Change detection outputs
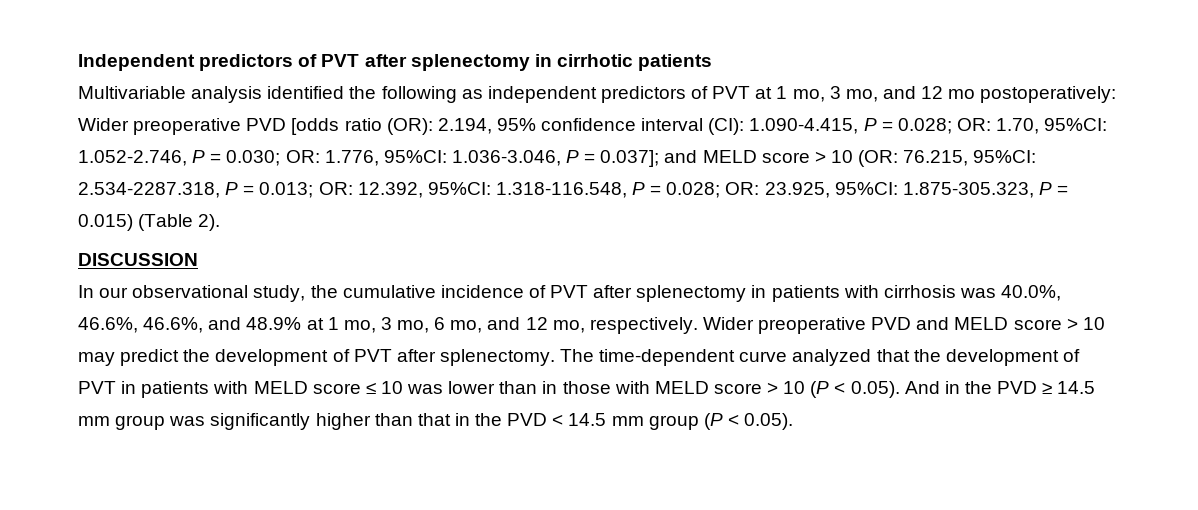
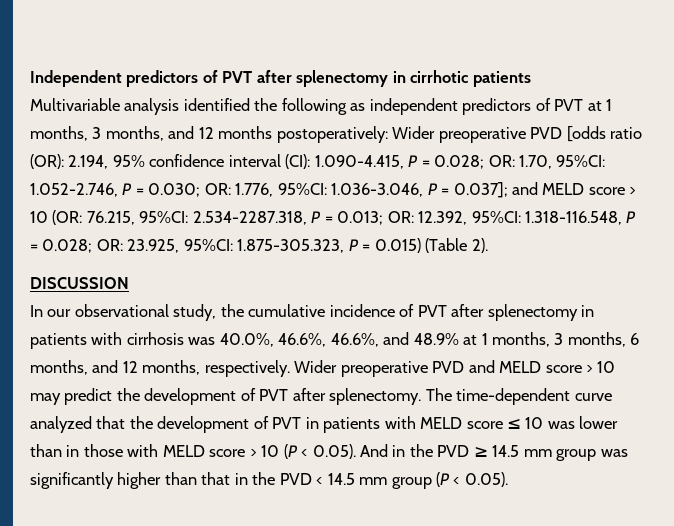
[792,86,976,102] mo, 3 mo, and 12 mo -> [30,126,273,141] months, 3 months, and 12 months
[343,317,585,333] mo, 3 mo, 6 mo, and 12 mo, -> [492,332,640,347] [30,360,201,375] months, 3 months, 6 months, and 12 months,

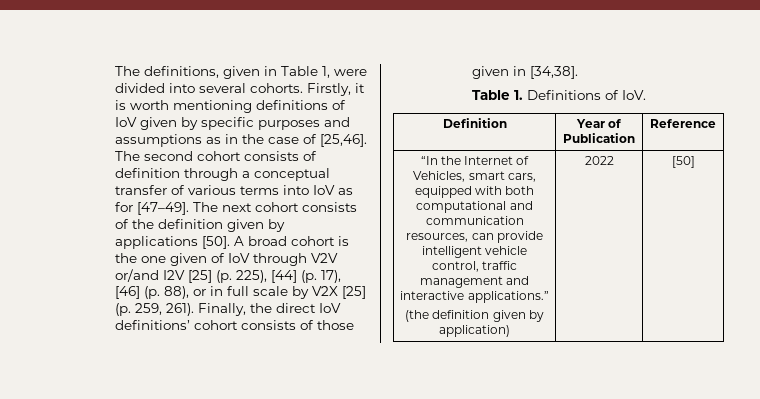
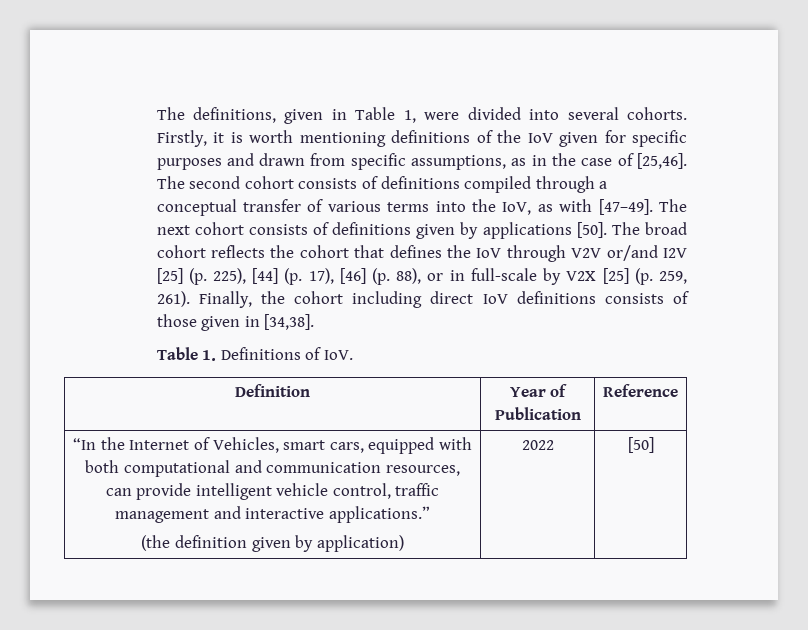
(346, 105) none -> [497,130,522,143] the
[180,117,198,130] by -> [604,130,626,143] for
[114,134,202,147] assumptions -> [259,153,507,170] drawn from specific assumptions,
[114,168,180,178] definition -> [380,176,532,193] definitions compiled
[312,185,353,195] [114,202,133,212] IoV as for -> [471,199,593,215] the IoV, as with
[131,219,223,229] the definition -> [332,222,412,235] definitions
[233,236,244,246] A -> [611,222,640,235] The
[337,236,349,246] [114,253,225,266] is the one given of -> [210,245,471,258] reflects the cohort that defines the
[226,286,288,296] full scale -> [470,268,537,281] full-scale
[275,303,341,313] [114,320,238,330] direct IoV definitions’ cohort -> [294,291,596,308] cohort including direct IoV definitions

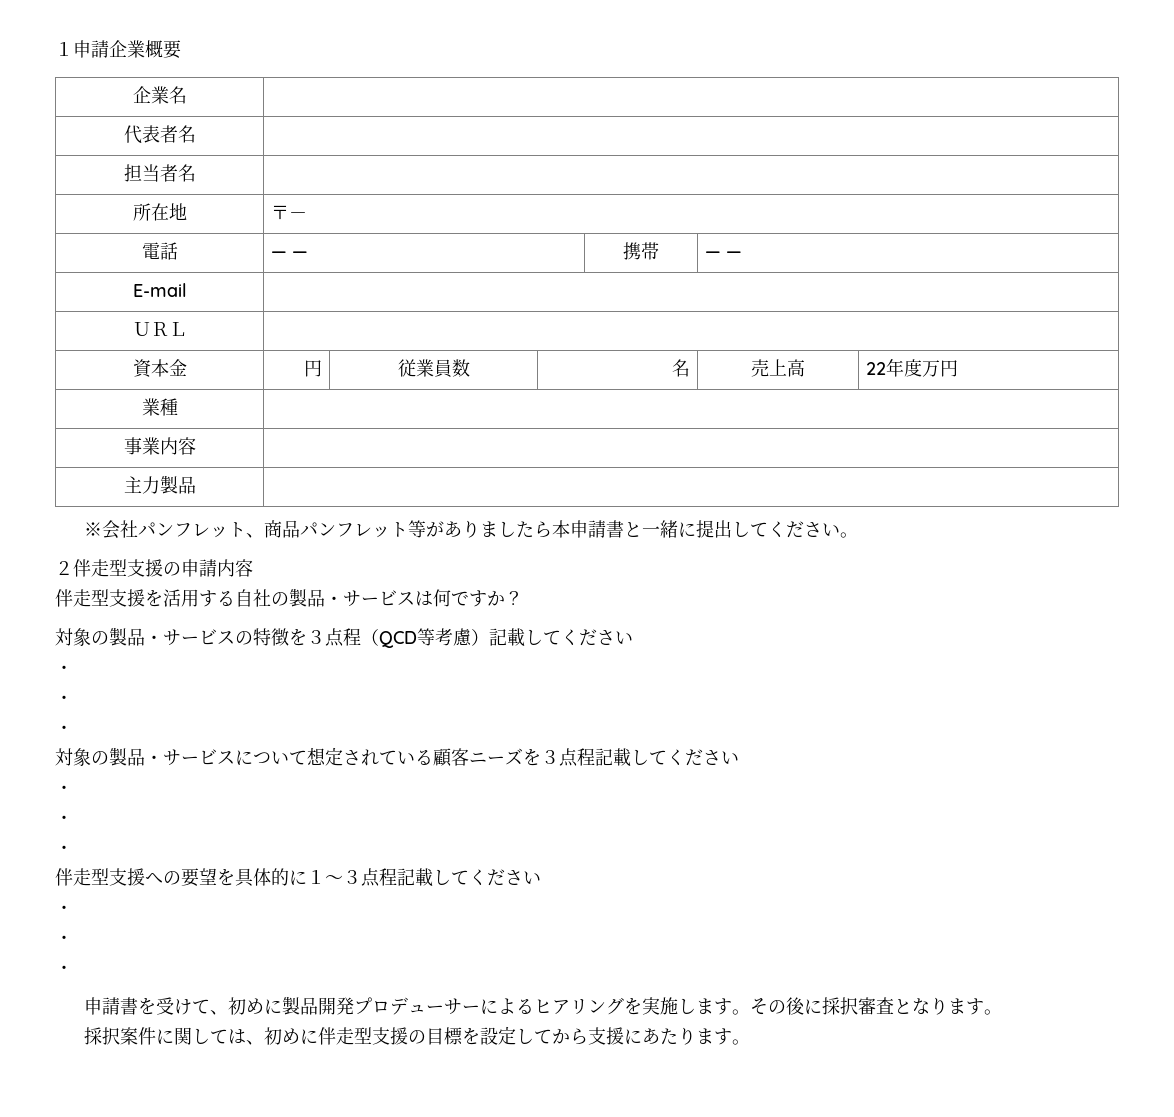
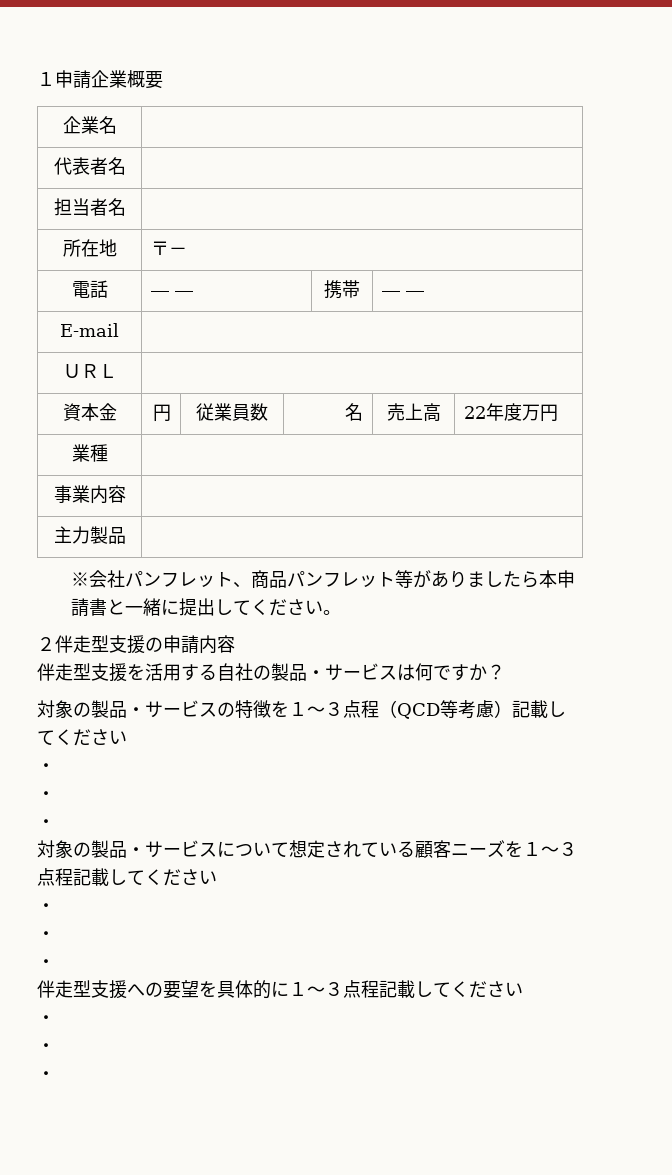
(307, 637) none -> [289,702,325,716] １～
(541, 757) none -> [523,842,559,856] １～
[83,996,1002,1015] [83,1026,750,1045] // 申請書を受けて、初めに製品開発プロデューサーによるヒアリングを実施します。その後に採択審査となります。 // 採択案件に関しては、初めに伴走型支援の目標を設定してから支援にあたります。 -> (55, 1075) none

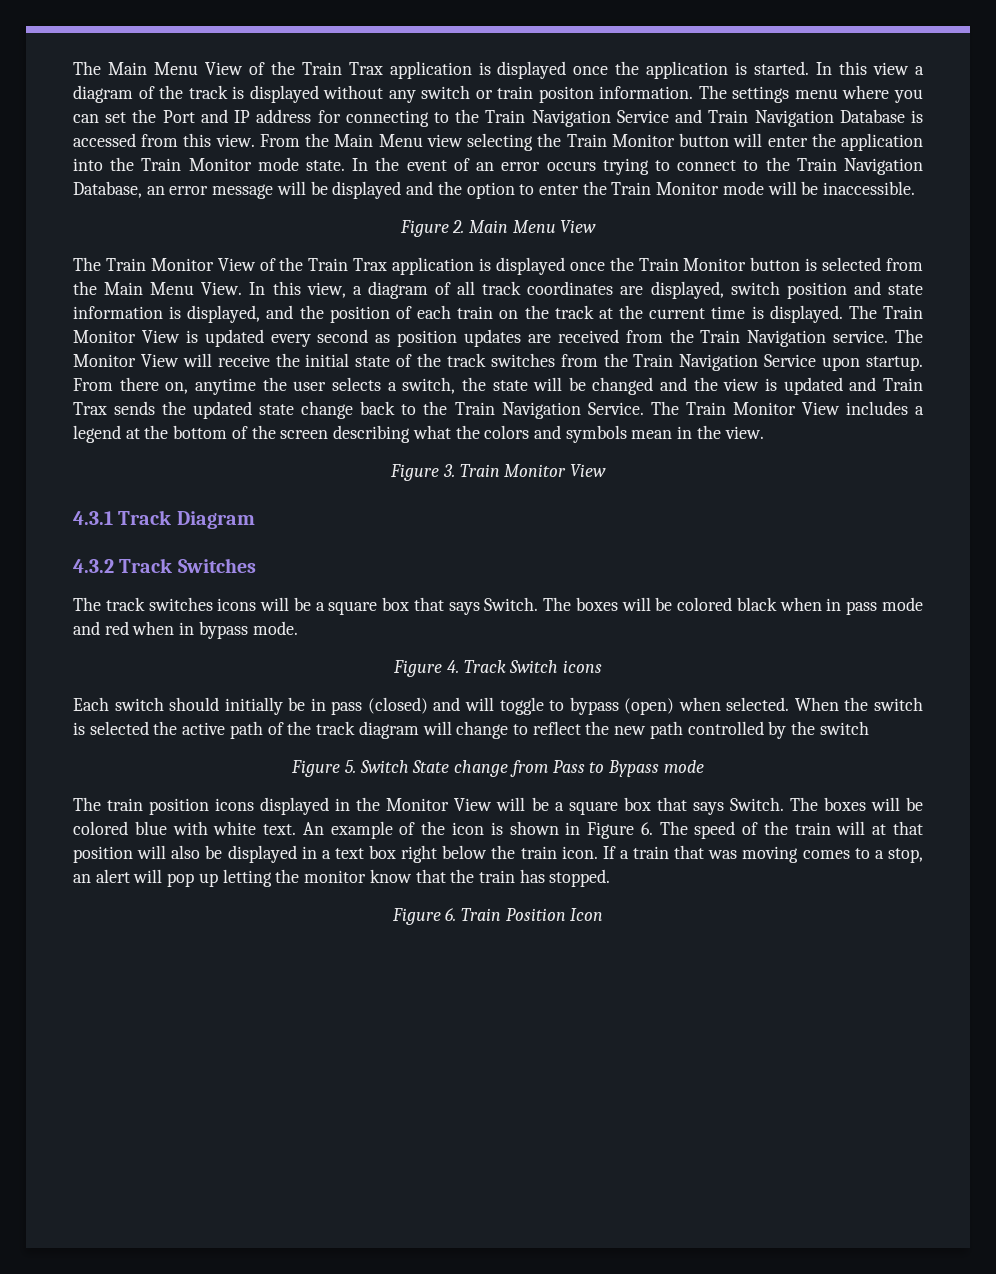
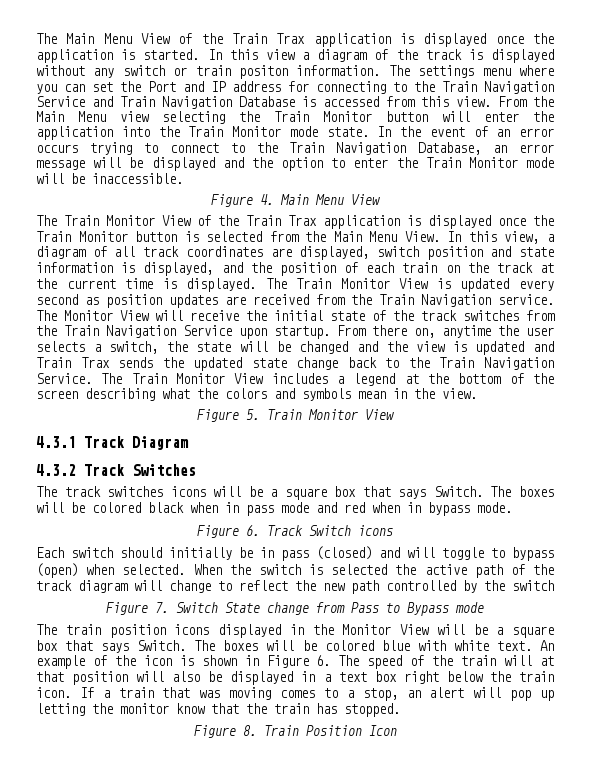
[452,220,465,233] 2. -> [260,194,274,205] 4.
[442,464,455,477] 3. -> [246,409,260,420] 5.
[446,660,459,673] 4. -> [246,524,260,536] 6.
[344,760,356,773] 5. -> [155,602,169,613] 7.
[445,908,457,921] 6. -> [242,725,257,736] 8.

## Your goal:
The line holding "[312,185,353,195] [114,202,133,212] IoV" starts the copy and the line holding "(541, 757) none -> [523,842,559,856] １～" ends it. Repeat those two lines above and all between them exactly, leaving out pictures.

## Solution to the exercise:
[312,185,353,195] [114,202,133,212] IoV as for -> [471,199,593,215] the IoV, as with
[131,219,223,229] the definition -> [332,222,412,235] definitions
[233,236,244,246] A -> [611,222,640,235] The
[337,236,349,246] [114,253,225,266] is the one given of -> [210,245,471,258] reflects the cohort that defines the
[226,286,288,296] full scale -> [470,268,537,281] full-scale
[275,303,341,313] [114,320,238,330] direct IoV definitions’ cohort -> [294,291,596,308] cohort including direct IoV definitions

(307, 637) none -> [289,702,325,716] １～
(541, 757) none -> [523,842,559,856] １～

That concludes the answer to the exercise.